• _ASSIGNED TASK_:
Take the records below from their first line through the line holding "alu_result_out <= 0;", and set each of those lines down exactly, without pictures.

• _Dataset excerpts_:
◆ ◆ ◆ ◆ ◆
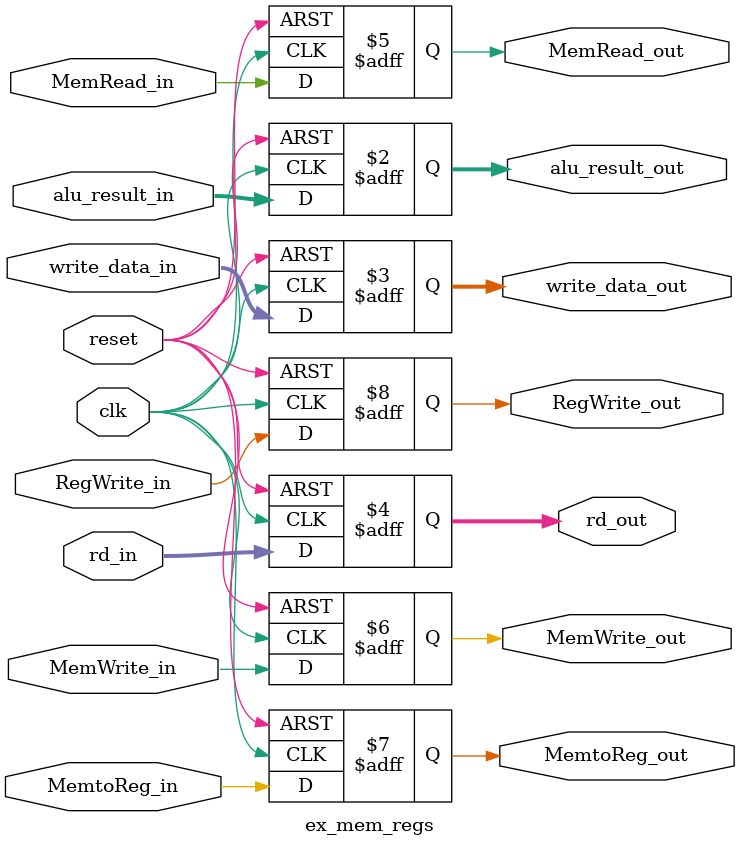
<source format=v>
module ex_mem_regs(
    input clk, reset,
    input [31:0] alu_result_in, write_data_in,
    input [4:0] rd_in,
    input MemRead_in, MemWrite_in, MemtoReg_in, RegWrite_in,
    output reg [31:0] alu_result_out, write_data_out,
    output reg [4:0] rd_out,
    output reg MemRead_out, MemWrite_out, MemtoReg_out, RegWrite_out
);
    always @(posedge clk or posedge reset) begin
        if (reset) begin
            alu_result_out <= 0; write_data_out <= 0; rd_out <= 0;
            MemRead_out <= 0; MemWrite_out <= 0; MemtoReg_out <= 0; RegWrite_out <= 0;
        end else begin
            alu_result_out <= alu_result_in;
            write_data_out <= write_data_in;
            rd_out <= rd_in;
            MemRead_out <= MemRead_in;
            MemWrite_out <= MemWrite_in;
            MemtoReg_out <= MemtoReg_in;
            RegWrite_out <= RegWrite_in;
        end
    end
endmodule

</source>
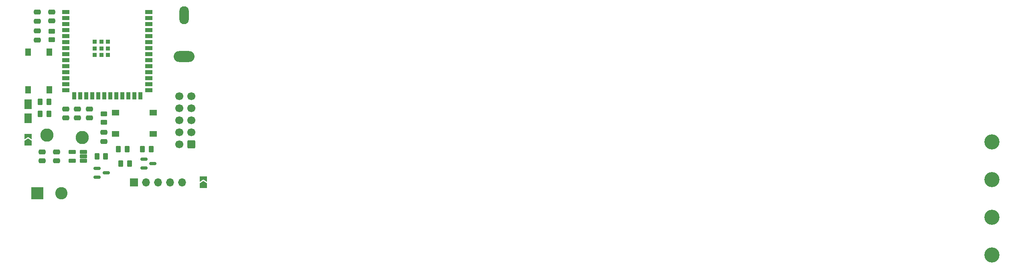
<source format=gts>
%TF.GenerationSoftware,KiCad,Pcbnew,8.0.1*%
%TF.CreationDate,2024-04-01T15:32:46-05:00*%
%TF.ProjectId,ece445_headset,65636534-3435-45f6-9865-61647365742e,rev?*%
%TF.SameCoordinates,Original*%
%TF.FileFunction,Soldermask,Top*%
%TF.FilePolarity,Negative*%
%FSLAX46Y46*%
G04 Gerber Fmt 4.6, Leading zero omitted, Abs format (unit mm)*
G04 Created by KiCad (PCBNEW 8.0.1) date 2024-04-01 15:32:46*
%MOMM*%
%LPD*%
G01*
G04 APERTURE LIST*
G04 Aperture macros list*
%AMRoundRect*
0 Rectangle with rounded corners*
0 $1 Rounding radius*
0 $2 $3 $4 $5 $6 $7 $8 $9 X,Y pos of 4 corners*
0 Add a 4 corners polygon primitive as box body*
4,1,4,$2,$3,$4,$5,$6,$7,$8,$9,$2,$3,0*
0 Add four circle primitives for the rounded corners*
1,1,$1+$1,$2,$3*
1,1,$1+$1,$4,$5*
1,1,$1+$1,$6,$7*
1,1,$1+$1,$8,$9*
0 Add four rect primitives between the rounded corners*
20,1,$1+$1,$2,$3,$4,$5,0*
20,1,$1+$1,$4,$5,$6,$7,0*
20,1,$1+$1,$6,$7,$8,$9,0*
20,1,$1+$1,$8,$9,$2,$3,0*%
%AMFreePoly0*
4,1,6,1.000000,0.000000,0.500000,-0.750000,-0.500000,-0.750000,-0.500000,0.750000,0.500000,0.750000,1.000000,0.000000,1.000000,0.000000,$1*%
%AMFreePoly1*
4,1,6,0.500000,-0.750000,-0.650000,-0.750000,-0.150000,0.000000,-0.650000,0.750000,0.500000,0.750000,0.500000,-0.750000,0.500000,-0.750000,$1*%
G04 Aperture macros list end*
%ADD10RoundRect,0.250000X-0.475000X0.250000X-0.475000X-0.250000X0.475000X-0.250000X0.475000X0.250000X0*%
%ADD11R,2.600000X2.600000*%
%ADD12C,2.600000*%
%ADD13RoundRect,0.250000X0.475000X-0.250000X0.475000X0.250000X-0.475000X0.250000X-0.475000X-0.250000X0*%
%ADD14RoundRect,0.250000X0.262500X0.450000X-0.262500X0.450000X-0.262500X-0.450000X0.262500X-0.450000X0*%
%ADD15RoundRect,0.080400X0.696600X-0.321600X0.696600X0.321600X-0.696600X0.321600X-0.696600X-0.321600X0*%
%ADD16RoundRect,0.250000X-0.262500X-0.450000X0.262500X-0.450000X0.262500X0.450000X-0.262500X0.450000X0*%
%ADD17RoundRect,0.250000X-0.450000X0.262500X-0.450000X-0.262500X0.450000X-0.262500X0.450000X0.262500X0*%
%ADD18RoundRect,0.250000X0.600000X0.600000X-0.600000X0.600000X-0.600000X-0.600000X0.600000X-0.600000X0*%
%ADD19C,1.700000*%
%ADD20FreePoly0,90.000000*%
%ADD21FreePoly1,90.000000*%
%ADD22R,1.550000X1.300000*%
%ADD23C,3.200000*%
%ADD24R,1.300000X1.550000*%
%ADD25O,4.404000X2.304000*%
%ADD26O,2.004000X3.804000*%
%ADD27R,1.498600X0.889000*%
%ADD28R,0.889000X1.498600*%
%ADD29R,0.889000X0.889000*%
%ADD30C,2.800000*%
%ADD31RoundRect,0.150000X-0.587500X-0.150000X0.587500X-0.150000X0.587500X0.150000X-0.587500X0.150000X0*%
%ADD32R,1.700000X1.700000*%
%ADD33O,1.700000X1.700000*%
%ADD34R,1.500000X1.500000*%
%ADD35FreePoly0,270.000000*%
G04 APERTURE END LIST*
D10*
%TO.C,C4*%
X84470000Y-68500000D03*
X84470000Y-70400000D03*
%TD*%
D11*
%TO.C,J3*%
X75955000Y-86305000D03*
D12*
X81035000Y-86305000D03*
%TD*%
D10*
%TO.C,C5*%
X82000000Y-68500000D03*
X82000000Y-70400000D03*
%TD*%
D13*
%TO.C,C6*%
X79000000Y-49900000D03*
X79000000Y-48000000D03*
%TD*%
D14*
%TO.C,R3*%
X94912500Y-77000000D03*
X93087500Y-77000000D03*
%TD*%
%TO.C,R1*%
X78412500Y-69500000D03*
X76587500Y-69500000D03*
%TD*%
%TO.C,R4*%
X78412500Y-67000000D03*
X76587500Y-67000000D03*
%TD*%
D13*
%TO.C,C9*%
X77000000Y-79450000D03*
X77000000Y-77550000D03*
%TD*%
D15*
%TO.C,U3*%
X85685000Y-79450000D03*
X85685000Y-78500000D03*
X85685000Y-77550000D03*
X83315000Y-77550000D03*
X83315000Y-79450000D03*
%TD*%
D16*
%TO.C,R2*%
X93587500Y-80000000D03*
X95412500Y-80000000D03*
%TD*%
D17*
%TO.C,R8*%
X90000000Y-69500000D03*
X90000000Y-71325000D03*
%TD*%
D18*
%TO.C,J4*%
X108500000Y-76000000D03*
D19*
X105960000Y-76000000D03*
X108500000Y-73460000D03*
X105960000Y-73460000D03*
X108500000Y-70920000D03*
X105960000Y-70920000D03*
X108500000Y-68380000D03*
X105960000Y-68380000D03*
X108500000Y-65840000D03*
X105960000Y-65840000D03*
%TD*%
D20*
%TO.C,JP3*%
X74000000Y-75725000D03*
D21*
X74000000Y-74275000D03*
%TD*%
D20*
%TO.C,JP1*%
X111000000Y-84725000D03*
D21*
X111000000Y-83275000D03*
%TD*%
D17*
%TO.C,R7*%
X79000000Y-52087500D03*
X79000000Y-53912500D03*
%TD*%
D13*
%TO.C,C7*%
X76000000Y-49950000D03*
X76000000Y-48050000D03*
%TD*%
%TO.C,C2*%
X76000000Y-53950000D03*
X76000000Y-52050000D03*
%TD*%
D22*
%TO.C,SW2*%
X100475000Y-73750000D03*
X92525000Y-73750000D03*
X100475000Y-69250000D03*
X92525000Y-69250000D03*
%TD*%
D23*
%TO.C,H3*%
X277500000Y-91400000D03*
%TD*%
D10*
%TO.C,C3*%
X90000000Y-73462500D03*
X90000000Y-75362500D03*
%TD*%
D24*
%TO.C,SW1*%
X78500000Y-56500000D03*
X78500000Y-64450000D03*
X74000000Y-56500000D03*
X74000000Y-64450000D03*
%TD*%
D25*
%TO.C,J1*%
X107000000Y-57400000D03*
D26*
X107000000Y-48700000D03*
%TD*%
D27*
%TO.C,U2*%
X82000000Y-48000000D03*
X82000000Y-49270000D03*
X82000000Y-50540000D03*
X82000000Y-51810000D03*
X82000000Y-53080000D03*
X82000000Y-54350000D03*
X82000000Y-55620000D03*
X82000000Y-56890000D03*
X82000000Y-58160000D03*
X82000000Y-59430000D03*
X82000000Y-60700000D03*
X82000000Y-61970000D03*
X82000000Y-63240000D03*
X82000000Y-64510000D03*
D28*
X83765000Y-65760000D03*
X85035000Y-65760000D03*
X86305000Y-65760000D03*
X87575000Y-65760000D03*
X88845000Y-65760000D03*
X90115000Y-65760000D03*
X91385000Y-65760000D03*
X92655000Y-65760000D03*
X93925000Y-65760000D03*
X95195000Y-65760000D03*
X96465000Y-65760000D03*
X97735000Y-65760000D03*
D27*
X99500000Y-64510000D03*
X99500000Y-63240000D03*
X99500000Y-61970000D03*
X99500000Y-60700000D03*
X99500000Y-59430000D03*
X99500000Y-58160000D03*
X99500000Y-56890000D03*
X99500000Y-55620000D03*
X99500000Y-54350000D03*
X99500000Y-53080000D03*
X99500000Y-51810000D03*
X99500000Y-50540000D03*
X99500000Y-49270000D03*
X99500000Y-48000000D03*
D29*
X89500000Y-55720000D03*
X89500000Y-54320000D03*
X88100000Y-54320000D03*
X88100000Y-55720000D03*
X88100000Y-57120000D03*
X89500000Y-57120000D03*
X90900000Y-57120000D03*
X90900000Y-55720000D03*
X90900000Y-54320000D03*
%TD*%
D23*
%TO.C,H2*%
X277500000Y-83450000D03*
%TD*%
D13*
%TO.C,C8*%
X80000000Y-79450000D03*
X80000000Y-77550000D03*
%TD*%
D23*
%TO.C,H1*%
X277500000Y-75500000D03*
%TD*%
D30*
%TO.C,TP1*%
X78000000Y-74000000D03*
%TD*%
D31*
%TO.C,Q1*%
X98500000Y-79100000D03*
X98500000Y-81000000D03*
X100375000Y-80050000D03*
%TD*%
D14*
%TO.C,R6*%
X90412500Y-78500000D03*
X88587500Y-78500000D03*
%TD*%
D32*
%TO.C,J2*%
X96380000Y-84000000D03*
D33*
X98920000Y-84000000D03*
X101460000Y-84000000D03*
X104000000Y-84000000D03*
X106540000Y-84000000D03*
%TD*%
D23*
%TO.C,H4*%
X277500000Y-99350000D03*
%TD*%
D14*
%TO.C,R5*%
X100000000Y-77000000D03*
X98175000Y-77000000D03*
%TD*%
D31*
%TO.C,Q2*%
X88625000Y-81050000D03*
X88625000Y-82950000D03*
X90500000Y-82000000D03*
%TD*%
D10*
%TO.C,C1*%
X87000000Y-68500000D03*
X87000000Y-70400000D03*
%TD*%
D34*
%TO.C,JP2*%
X74000000Y-67800000D03*
X74000000Y-70200000D03*
D35*
X74000000Y-67000000D03*
D20*
X74000000Y-71000000D03*
%TD*%
D30*
%TO.C,TP2*%
X85500000Y-74500000D03*
%TD*%
M02*

</source>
◆ ◆ ◆ ◆ ◆
• _YOUR SOLUTION_:
<source format=v>
module ex_mem_regs(
    input clk, reset,
    input [31:0] alu_result_in, write_data_in,
    input [4:0] rd_in,
    input MemRead_in, MemWrite_in, MemtoReg_in, RegWrite_in,
    output reg [31:0] alu_result_out, write_data_out,
    output reg [4:0] rd_out,
    output reg MemRead_out, MemWrite_out, MemtoReg_out, RegWrite_out
);
    always @(posedge clk or posedge reset) begin
        if (reset) begin
            alu_result_out <= 0; write_data_out <= 0; rd_out <= 0;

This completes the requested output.